● **EXERCISE OBJECTIVE**: Repeat the passage on keyword matching word for word, starting with "Word-boundary-aware match against" and going on through "URLs) rewrite tokens.".

● **PASSAGE FOR REVIEW**:
Word-boundary-aware match against a configured keyword list, run at PREFLIGHT against the raw input. Available as both a Check (block) and a Sanitize (mask) variant.

Keywords flags or masks any of a configured list of words when they appear in the input. It runs in the PREFLIGHT stage of Check For Violations or Sanitize Text, against the raw input text before sibling masking detectors (PII, Secret Keys, URLs) rewrite tokens.

This is a deliberate design choice: a keyword list authored against masked text would break the moment the secret-key detector ate the prefix or the PII detector replaced the local-part of an email — the deny-list token would have been replaced with <AWS_ACCESS_KEY> or <EMAIL_ADDRESS> before the keyword check ever saw it. Running at PREFLIGHT against raw input means deny-list entries always match the characters the operator actually wrote.

The Check variant emits a violation listing the matched keywords — wire it under Check For Violations to block on a deny-list match. The Sanitize variant replaces every matched keyword with the <KEYWORD> placeholder via the shared mask-entity pass — wire it under Sanitize Text when the right action is to redact the keyword rather than block the request.


Properties

PropertyDescription
KeywordsList of words to detect. At least one entry is required
Case SensitiveWhen off, matching is case-insensitive (default). When on, matches must match casing exactly

Word-Boundary Matching

Keywords uses Unicode-aware word boundaries (\p{L}|\p{N}|_) so a keyword "cat":

  • does match: "the cat sat", "cat,", "cat.", "cat!" (punctuation boundary)
  • does not match: "caterpillar", "category", "cats" (letter on either side)

This is symmetric — if your keyword itself starts or ends with a non-word character (e.g., ":hashtag", "#promo"), the matcher relaxes the boundary on that side automatically. You don't need to escape regex metacharacters; the matcher quotes them for you.

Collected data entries
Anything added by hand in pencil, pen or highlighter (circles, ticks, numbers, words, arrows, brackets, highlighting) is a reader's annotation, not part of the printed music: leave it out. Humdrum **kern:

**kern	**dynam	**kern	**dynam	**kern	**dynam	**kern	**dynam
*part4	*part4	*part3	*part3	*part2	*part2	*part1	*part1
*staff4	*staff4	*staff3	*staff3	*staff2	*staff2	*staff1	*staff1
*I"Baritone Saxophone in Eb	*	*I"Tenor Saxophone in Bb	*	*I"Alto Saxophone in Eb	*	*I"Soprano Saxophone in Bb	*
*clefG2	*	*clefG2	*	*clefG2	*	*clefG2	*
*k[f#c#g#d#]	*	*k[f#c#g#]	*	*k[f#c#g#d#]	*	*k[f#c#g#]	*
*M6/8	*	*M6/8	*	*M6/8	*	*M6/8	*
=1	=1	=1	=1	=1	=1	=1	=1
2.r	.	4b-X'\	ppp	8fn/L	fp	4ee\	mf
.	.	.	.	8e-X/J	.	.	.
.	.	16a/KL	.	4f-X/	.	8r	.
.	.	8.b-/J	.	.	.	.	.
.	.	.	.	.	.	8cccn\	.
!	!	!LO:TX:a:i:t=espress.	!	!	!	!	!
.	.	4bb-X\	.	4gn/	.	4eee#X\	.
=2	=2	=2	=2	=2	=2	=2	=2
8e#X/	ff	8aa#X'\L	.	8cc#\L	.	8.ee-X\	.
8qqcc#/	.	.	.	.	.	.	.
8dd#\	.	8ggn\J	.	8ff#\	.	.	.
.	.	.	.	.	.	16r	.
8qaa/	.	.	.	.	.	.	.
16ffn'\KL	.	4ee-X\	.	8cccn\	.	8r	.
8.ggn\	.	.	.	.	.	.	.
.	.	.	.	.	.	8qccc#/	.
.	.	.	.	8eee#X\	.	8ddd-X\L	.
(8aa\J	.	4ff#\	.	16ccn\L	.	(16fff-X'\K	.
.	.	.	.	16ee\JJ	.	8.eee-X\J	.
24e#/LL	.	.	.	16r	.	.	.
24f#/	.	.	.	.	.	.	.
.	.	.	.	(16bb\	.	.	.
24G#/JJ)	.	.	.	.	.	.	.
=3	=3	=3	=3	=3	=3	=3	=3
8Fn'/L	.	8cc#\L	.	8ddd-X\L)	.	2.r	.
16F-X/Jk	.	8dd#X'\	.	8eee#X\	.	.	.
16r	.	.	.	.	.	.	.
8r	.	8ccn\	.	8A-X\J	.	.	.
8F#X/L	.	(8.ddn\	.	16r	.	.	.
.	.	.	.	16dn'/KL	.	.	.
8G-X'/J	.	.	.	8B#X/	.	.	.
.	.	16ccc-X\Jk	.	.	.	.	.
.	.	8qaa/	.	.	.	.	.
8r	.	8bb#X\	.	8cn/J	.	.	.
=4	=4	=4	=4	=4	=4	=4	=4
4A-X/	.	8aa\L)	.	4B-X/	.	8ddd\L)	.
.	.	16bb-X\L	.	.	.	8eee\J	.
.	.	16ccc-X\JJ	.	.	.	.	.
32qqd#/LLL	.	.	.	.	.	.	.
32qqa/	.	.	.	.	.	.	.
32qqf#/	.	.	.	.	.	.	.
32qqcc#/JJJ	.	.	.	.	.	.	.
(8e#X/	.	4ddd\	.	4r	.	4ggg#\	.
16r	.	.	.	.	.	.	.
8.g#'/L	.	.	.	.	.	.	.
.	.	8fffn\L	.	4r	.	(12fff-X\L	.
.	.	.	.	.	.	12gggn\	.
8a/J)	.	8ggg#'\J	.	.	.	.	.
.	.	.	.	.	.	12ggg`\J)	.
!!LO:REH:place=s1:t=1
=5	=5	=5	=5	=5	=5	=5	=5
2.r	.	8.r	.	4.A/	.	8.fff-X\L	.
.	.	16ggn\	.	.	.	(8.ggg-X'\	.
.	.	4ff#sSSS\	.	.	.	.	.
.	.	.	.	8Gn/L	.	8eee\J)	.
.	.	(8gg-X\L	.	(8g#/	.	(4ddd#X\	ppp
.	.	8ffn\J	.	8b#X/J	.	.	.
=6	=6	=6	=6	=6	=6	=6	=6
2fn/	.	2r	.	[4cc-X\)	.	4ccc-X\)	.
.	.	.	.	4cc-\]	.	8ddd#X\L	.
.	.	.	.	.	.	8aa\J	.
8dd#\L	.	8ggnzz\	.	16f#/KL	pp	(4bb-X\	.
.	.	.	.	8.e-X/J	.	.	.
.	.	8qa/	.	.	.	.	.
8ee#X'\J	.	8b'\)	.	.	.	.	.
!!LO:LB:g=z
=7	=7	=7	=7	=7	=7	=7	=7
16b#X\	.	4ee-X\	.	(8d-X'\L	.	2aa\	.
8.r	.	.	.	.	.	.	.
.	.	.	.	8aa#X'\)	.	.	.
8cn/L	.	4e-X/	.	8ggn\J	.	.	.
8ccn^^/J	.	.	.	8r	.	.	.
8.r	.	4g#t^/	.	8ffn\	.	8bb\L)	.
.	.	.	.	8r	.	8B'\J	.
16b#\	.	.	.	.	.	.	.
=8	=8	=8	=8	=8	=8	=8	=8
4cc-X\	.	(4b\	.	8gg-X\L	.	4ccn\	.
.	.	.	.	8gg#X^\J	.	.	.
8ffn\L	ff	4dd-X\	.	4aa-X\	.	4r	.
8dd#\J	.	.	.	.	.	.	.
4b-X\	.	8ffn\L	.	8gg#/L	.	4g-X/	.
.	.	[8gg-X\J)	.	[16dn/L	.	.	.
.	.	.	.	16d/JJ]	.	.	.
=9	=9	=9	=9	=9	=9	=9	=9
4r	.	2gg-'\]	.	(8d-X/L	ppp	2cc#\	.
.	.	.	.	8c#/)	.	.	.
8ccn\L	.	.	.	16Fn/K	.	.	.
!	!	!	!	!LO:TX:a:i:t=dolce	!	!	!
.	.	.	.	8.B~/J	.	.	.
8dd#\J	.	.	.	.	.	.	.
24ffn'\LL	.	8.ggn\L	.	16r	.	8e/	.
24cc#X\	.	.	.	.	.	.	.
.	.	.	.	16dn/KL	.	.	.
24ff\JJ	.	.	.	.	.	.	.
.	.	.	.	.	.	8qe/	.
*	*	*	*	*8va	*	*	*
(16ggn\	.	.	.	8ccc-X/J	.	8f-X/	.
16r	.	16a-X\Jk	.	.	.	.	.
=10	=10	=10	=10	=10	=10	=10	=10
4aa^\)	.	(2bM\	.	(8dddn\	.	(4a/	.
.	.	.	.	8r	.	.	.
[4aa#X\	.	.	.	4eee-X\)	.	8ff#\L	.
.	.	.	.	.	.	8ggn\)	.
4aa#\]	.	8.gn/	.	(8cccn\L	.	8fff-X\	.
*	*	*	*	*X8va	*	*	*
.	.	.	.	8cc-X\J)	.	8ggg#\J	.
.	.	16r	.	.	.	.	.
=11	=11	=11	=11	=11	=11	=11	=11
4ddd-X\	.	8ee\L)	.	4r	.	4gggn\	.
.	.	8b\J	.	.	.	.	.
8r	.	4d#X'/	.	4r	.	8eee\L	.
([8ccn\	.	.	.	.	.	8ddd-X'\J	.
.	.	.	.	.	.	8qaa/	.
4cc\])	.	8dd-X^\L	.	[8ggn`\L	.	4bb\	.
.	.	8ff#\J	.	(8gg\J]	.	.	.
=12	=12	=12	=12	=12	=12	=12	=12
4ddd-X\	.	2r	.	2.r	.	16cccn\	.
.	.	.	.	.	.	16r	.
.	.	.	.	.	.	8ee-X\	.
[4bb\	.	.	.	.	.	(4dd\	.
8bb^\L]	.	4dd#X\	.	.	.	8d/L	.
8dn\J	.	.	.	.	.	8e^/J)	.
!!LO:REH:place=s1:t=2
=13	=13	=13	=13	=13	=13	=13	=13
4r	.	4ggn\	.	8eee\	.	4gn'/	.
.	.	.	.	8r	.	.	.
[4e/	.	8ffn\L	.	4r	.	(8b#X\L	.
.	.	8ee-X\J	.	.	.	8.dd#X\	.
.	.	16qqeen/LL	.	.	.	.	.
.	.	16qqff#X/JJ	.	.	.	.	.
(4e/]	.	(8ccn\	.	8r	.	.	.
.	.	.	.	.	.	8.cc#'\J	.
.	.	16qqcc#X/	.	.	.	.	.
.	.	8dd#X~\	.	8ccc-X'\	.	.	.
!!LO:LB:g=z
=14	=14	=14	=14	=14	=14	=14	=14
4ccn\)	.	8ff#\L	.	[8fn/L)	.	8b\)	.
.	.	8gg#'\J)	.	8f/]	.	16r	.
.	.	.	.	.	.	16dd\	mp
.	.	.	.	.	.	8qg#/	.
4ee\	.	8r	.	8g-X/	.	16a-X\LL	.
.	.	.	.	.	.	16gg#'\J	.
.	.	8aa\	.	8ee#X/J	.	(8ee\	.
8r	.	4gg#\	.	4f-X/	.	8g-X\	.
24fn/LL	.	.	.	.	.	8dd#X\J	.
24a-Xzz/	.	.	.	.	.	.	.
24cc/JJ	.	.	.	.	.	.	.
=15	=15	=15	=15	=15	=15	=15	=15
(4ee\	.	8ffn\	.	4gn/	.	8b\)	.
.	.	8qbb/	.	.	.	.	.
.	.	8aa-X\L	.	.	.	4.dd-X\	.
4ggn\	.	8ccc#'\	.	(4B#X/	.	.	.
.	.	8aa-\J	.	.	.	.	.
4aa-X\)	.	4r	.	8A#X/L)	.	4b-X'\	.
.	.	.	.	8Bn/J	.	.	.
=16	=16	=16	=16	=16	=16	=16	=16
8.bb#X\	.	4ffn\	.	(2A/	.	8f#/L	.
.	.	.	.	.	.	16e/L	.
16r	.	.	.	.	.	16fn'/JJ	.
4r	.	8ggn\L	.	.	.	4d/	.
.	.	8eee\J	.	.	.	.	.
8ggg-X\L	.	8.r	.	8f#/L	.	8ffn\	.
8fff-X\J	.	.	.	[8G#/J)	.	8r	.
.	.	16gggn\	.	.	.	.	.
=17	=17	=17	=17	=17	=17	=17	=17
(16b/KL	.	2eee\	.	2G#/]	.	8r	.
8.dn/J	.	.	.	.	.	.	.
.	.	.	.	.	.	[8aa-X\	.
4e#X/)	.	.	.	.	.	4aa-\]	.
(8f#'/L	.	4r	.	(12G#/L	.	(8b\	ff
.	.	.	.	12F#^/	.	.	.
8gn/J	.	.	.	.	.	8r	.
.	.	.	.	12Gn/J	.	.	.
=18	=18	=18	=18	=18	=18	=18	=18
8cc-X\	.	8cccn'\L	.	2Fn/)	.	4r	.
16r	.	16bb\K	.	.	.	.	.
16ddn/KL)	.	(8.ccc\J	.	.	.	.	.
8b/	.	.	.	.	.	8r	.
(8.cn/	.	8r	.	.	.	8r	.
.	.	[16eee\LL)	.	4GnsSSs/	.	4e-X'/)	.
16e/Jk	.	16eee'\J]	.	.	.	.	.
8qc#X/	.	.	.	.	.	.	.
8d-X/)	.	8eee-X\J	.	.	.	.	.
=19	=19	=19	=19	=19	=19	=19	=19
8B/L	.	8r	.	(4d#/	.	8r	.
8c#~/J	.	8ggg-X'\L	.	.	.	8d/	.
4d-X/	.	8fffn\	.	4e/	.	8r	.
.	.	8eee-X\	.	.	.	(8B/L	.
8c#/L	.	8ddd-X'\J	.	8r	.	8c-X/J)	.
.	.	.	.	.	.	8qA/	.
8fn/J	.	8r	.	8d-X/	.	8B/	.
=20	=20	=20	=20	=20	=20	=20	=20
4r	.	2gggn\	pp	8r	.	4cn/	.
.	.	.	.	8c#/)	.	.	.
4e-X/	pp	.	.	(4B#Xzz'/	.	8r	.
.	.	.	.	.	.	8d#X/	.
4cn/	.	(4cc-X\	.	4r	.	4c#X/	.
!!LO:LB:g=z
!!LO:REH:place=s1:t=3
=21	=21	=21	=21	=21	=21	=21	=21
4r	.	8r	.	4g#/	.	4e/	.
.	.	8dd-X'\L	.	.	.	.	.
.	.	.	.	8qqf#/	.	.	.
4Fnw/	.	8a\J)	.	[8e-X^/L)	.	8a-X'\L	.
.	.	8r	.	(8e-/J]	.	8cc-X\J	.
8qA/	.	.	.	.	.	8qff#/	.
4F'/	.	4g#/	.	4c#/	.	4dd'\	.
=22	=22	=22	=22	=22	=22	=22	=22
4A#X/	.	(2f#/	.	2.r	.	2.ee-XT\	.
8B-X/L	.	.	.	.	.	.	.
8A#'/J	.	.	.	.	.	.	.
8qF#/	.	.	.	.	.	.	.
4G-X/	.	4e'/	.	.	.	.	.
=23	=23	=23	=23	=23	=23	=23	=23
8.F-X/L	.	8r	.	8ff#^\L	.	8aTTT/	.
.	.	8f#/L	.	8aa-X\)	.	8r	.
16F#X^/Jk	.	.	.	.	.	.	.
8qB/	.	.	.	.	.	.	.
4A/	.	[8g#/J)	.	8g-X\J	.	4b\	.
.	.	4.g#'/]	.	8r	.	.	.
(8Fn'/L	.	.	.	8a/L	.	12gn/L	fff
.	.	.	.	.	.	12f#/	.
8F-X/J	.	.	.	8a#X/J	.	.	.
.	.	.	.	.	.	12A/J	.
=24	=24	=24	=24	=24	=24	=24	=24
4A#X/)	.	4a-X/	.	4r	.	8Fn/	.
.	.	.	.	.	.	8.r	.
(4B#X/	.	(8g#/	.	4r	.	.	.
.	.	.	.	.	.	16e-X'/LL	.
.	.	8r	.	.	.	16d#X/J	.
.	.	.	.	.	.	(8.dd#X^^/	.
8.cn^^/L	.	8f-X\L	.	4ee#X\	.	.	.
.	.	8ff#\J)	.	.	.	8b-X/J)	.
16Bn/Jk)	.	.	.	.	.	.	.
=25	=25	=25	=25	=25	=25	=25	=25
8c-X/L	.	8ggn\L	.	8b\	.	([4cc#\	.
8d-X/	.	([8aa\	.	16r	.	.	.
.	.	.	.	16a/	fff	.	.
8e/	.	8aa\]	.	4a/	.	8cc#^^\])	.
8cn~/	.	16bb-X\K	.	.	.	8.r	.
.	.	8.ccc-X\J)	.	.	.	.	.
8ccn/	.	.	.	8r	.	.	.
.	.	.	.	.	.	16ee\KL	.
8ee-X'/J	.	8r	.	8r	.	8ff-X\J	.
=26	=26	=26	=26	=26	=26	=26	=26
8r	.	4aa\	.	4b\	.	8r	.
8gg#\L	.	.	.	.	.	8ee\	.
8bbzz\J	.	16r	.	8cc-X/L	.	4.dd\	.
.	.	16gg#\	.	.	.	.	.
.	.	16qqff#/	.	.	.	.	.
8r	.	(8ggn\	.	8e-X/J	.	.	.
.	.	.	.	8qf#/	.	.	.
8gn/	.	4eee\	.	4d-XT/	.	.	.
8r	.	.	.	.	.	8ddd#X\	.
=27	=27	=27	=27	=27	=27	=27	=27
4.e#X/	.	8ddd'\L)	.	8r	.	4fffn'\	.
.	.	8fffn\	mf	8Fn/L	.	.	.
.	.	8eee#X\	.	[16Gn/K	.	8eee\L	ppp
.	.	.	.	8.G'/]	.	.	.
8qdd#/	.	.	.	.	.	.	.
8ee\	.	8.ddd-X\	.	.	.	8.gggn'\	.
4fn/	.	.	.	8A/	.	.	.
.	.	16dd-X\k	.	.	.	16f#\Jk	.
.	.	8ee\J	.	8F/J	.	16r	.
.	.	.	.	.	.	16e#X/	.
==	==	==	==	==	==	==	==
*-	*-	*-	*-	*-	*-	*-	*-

● **TASK ANSWER**:
Word-boundary-aware match against a configured keyword list, run at PREFLIGHT against the raw input. Available as both a Check (block) and a Sanitize (mask) variant.

Keywords flags or masks any of a configured list of words when they appear in the input. It runs in the PREFLIGHT stage of Check For Violations or Sanitize Text, against the raw input text before sibling masking detectors (PII, Secret Keys, URLs) rewrite tokens.